BURNT OFFERING: A print from the Phillip Medhurst Collection of Bible illustrations at St. George’s Court, Kidderminster, England (photo credit: Wikimedia Commons)
BURNT OFFERING: A print from the Phillip Medhurst Collection of Bible illustrations at St. George’s Court, Kidderminster, England
(photo credit: Wikimedia Commons)
This Shabbat, we begin reading the third of the five books of the Bible: Leviticus. This book is also called “The Torah of the Kohanim (Priests),” since it essentially deals with halachot (Jewish laws) pertaining to the priests in the Temple, and one of the main subjects is sacrifices.
Many people interpret the Hebrew word for sacrifice, korban, as surrendering something for the good of God, a sort of ritual of exchange whereby man gives his god an animal or some food item and through this concession he appeases his anger and pleases his god. In Judaism, this interpretation is rejected for a simple reason: God, the Creator of all, and the All Powerful, does not need a thing; He does not ask humans to give up anything for Him or lose anything for Him. The Jewish interpretation of the term korban is from the Hebrew root of the word that means “to get closer.” Through the act of sacrificing, a person (Jew and non-Jew alike) comes closer to God. The sacrifice is an expression of a close, intimate relationship between man and God.
In the books of the Prophets written during the First Temple period and even before, we find great criticism of what was then the prevalent concept of sacrifices in the Jewish nation. Samuel, Isaiah, Micah, Hosea and Jeremiah often admonished the nation that saw ritual sacrifice as a way to atone for moral and social injustices. These prophets did not object to the sacrifices themselves; they were loyal to the Torah that commanded sacrifices, and some are documented as having offered sacrifices themselves. Yet they fiercely objected to making the sacrifices the basis of worshiping God at a time when the nation was in dire need of moral reform.
This perspective is not obvious. We do not find such an attitude regarding any other commandments. For example, a Jew who does not put on tefillin (phylacteries) on a daily basis is not told that due to his spiritual state he is exempt from keeping Shabbat. Every commandment has its own privilege and obligation, and not fulfilling one commandment does not conflict with the fulfillment of another. It is only in regard to sacrifices that we find an outlook that says that so long as the nation is not morally upright, there should not be sacrifices. Why is this?
The explanation for this lies again in the interpretation of the word korban as being connected to the word for closeness. In Judaism, the sacrifice is an expression of the close relationship between man and God. But in order for man to get closer to God, he must be worthy. The clear-cut demand expressed by the prophets is that man must live up to high standards of morality. Only a person who acts with compassion, does acts of charity, opens his heart to others – only such a person is worthy of being close to God.

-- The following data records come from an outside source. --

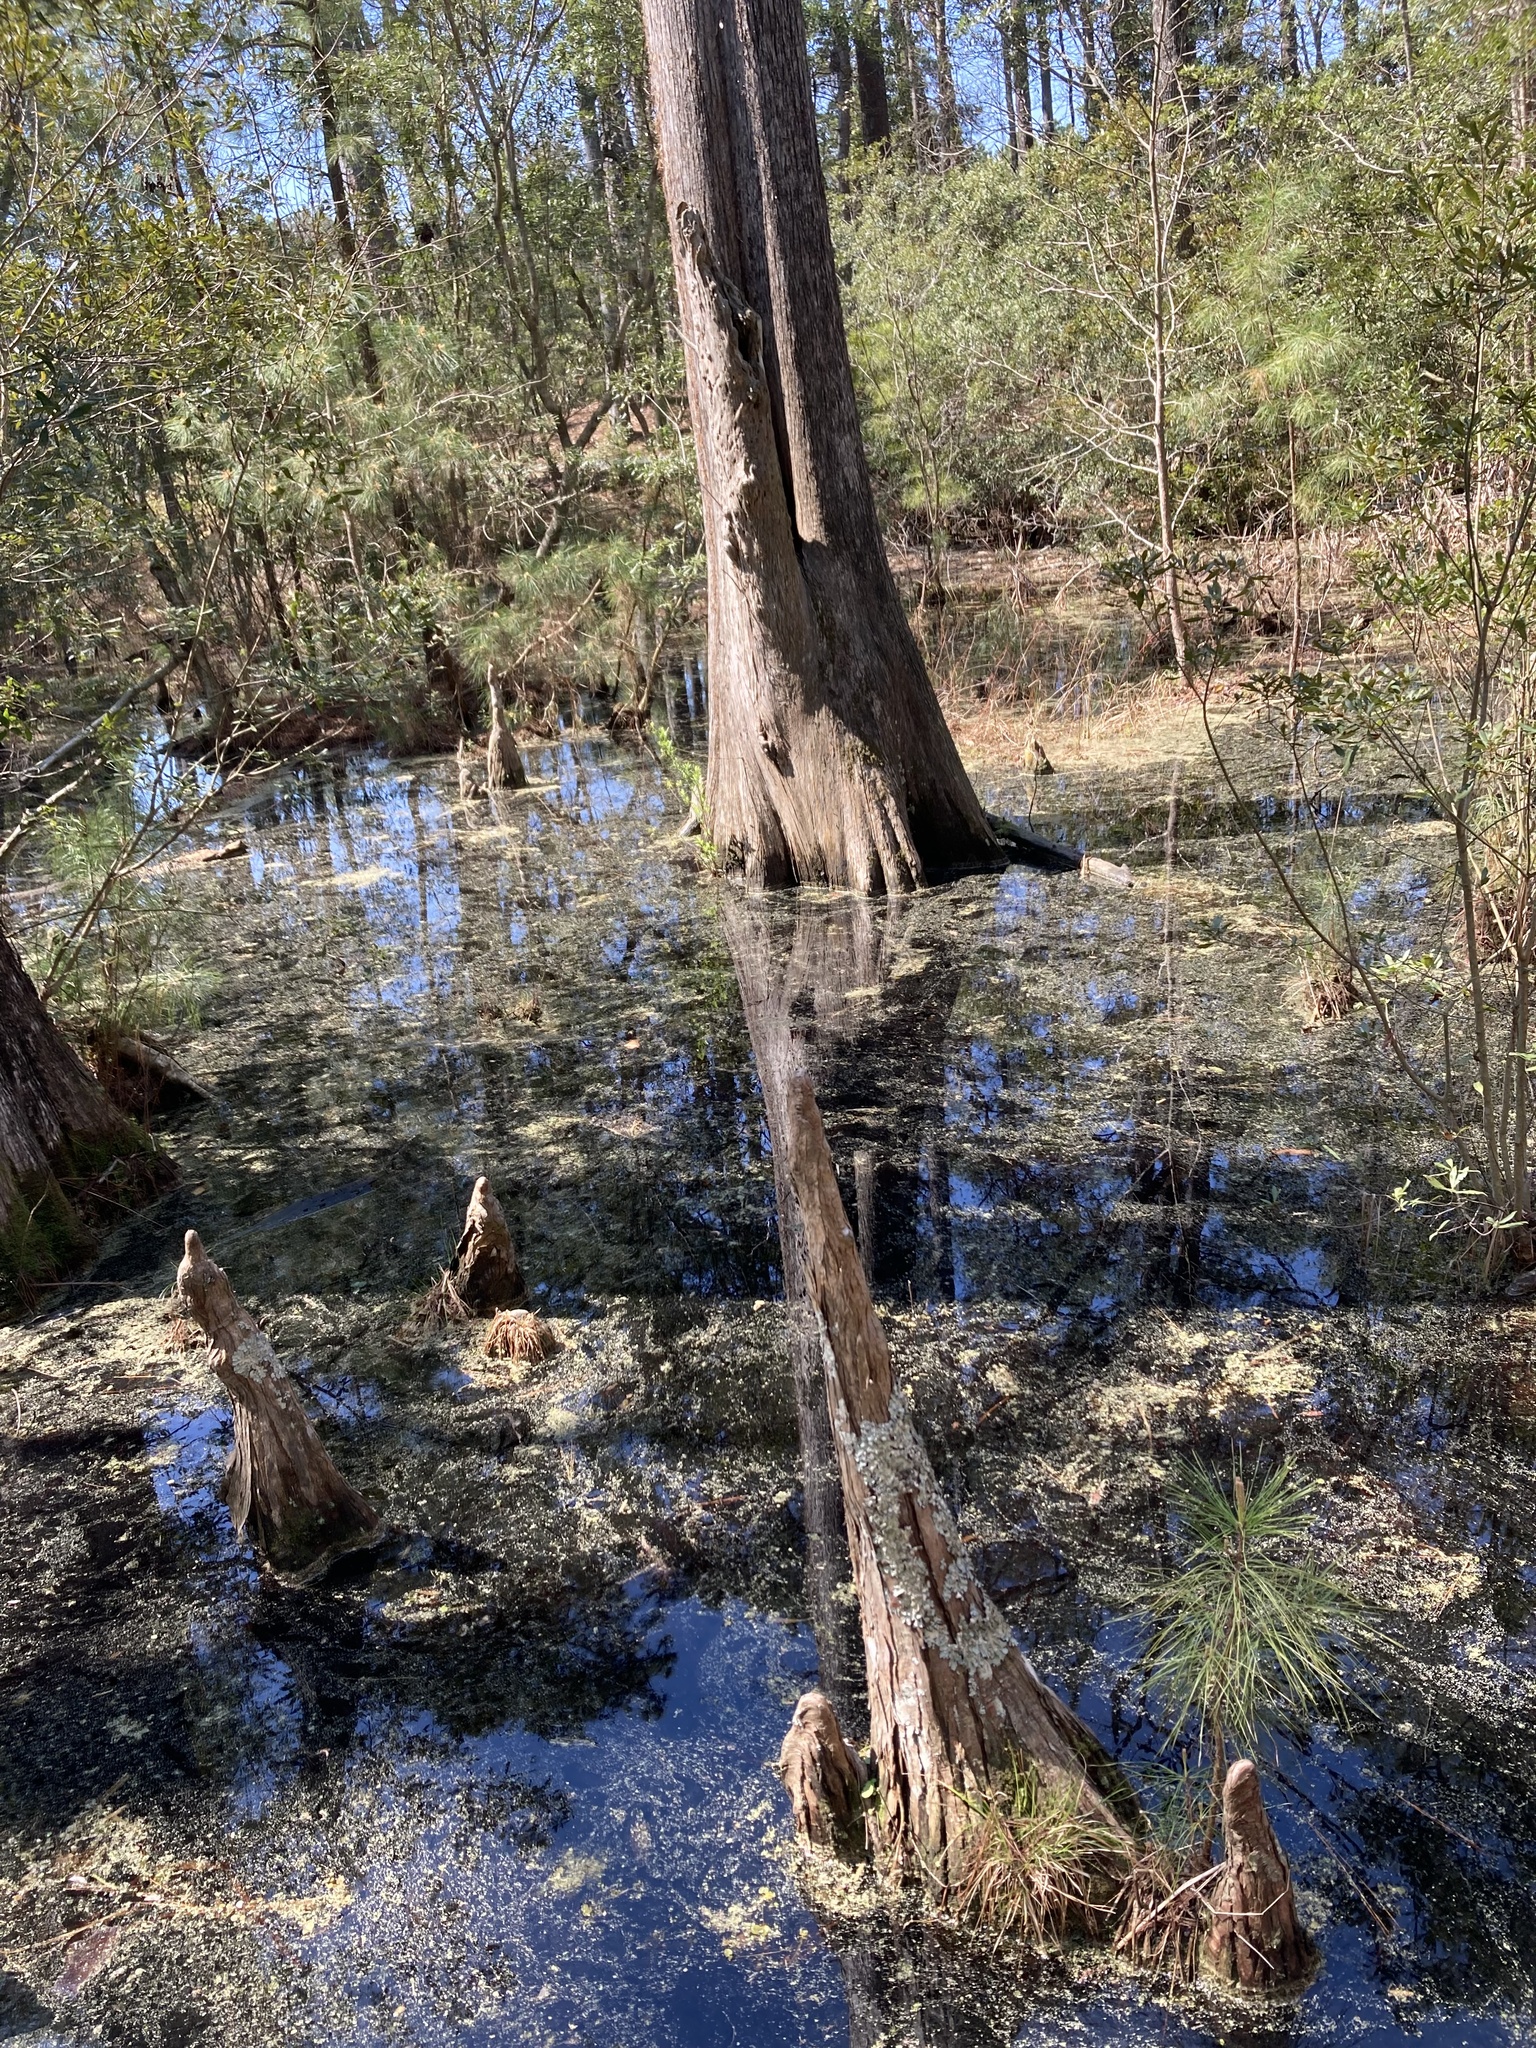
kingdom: Plantae
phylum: Tracheophyta
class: Pinopsida
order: Pinales
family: Cupressaceae
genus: Taxodium
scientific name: Taxodium distichum
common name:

This perspective that guided the admonishments of the prophets, and about which they warned time and time again, was that the sacrifice was not a means through which man could surrender something and thus appease God’s anger. This misconception led people to behave abominably, only to then rush to the Temple to offer a sacrifice and assume mistakenly that they had been saved from God’s wrath over their misdemeanor. The prophets wanted to abolish this misconception, and even warned that it would lead to the destruction of the Temple.
And indeed, the Temple was destroyed. God does not want sacrifices that are based on this misconception. So He stopped, and still prevents, us from sacrificing to Him. Even after the Temple’s destruction, we have to root out this mistaken concept and internalize the prophets’ perspective, which sees sacrifices as the second stage of worshiping God.
First, we must be moral and honest people. Only when we create a morally upright society that has compassion for the poor and unfortunate and helps them will we be privileged, with God’s help, to have that intimate and lofty closeness that comes through sacrifice.
The writer is the rabbi of the Western Wall and Holy Sites.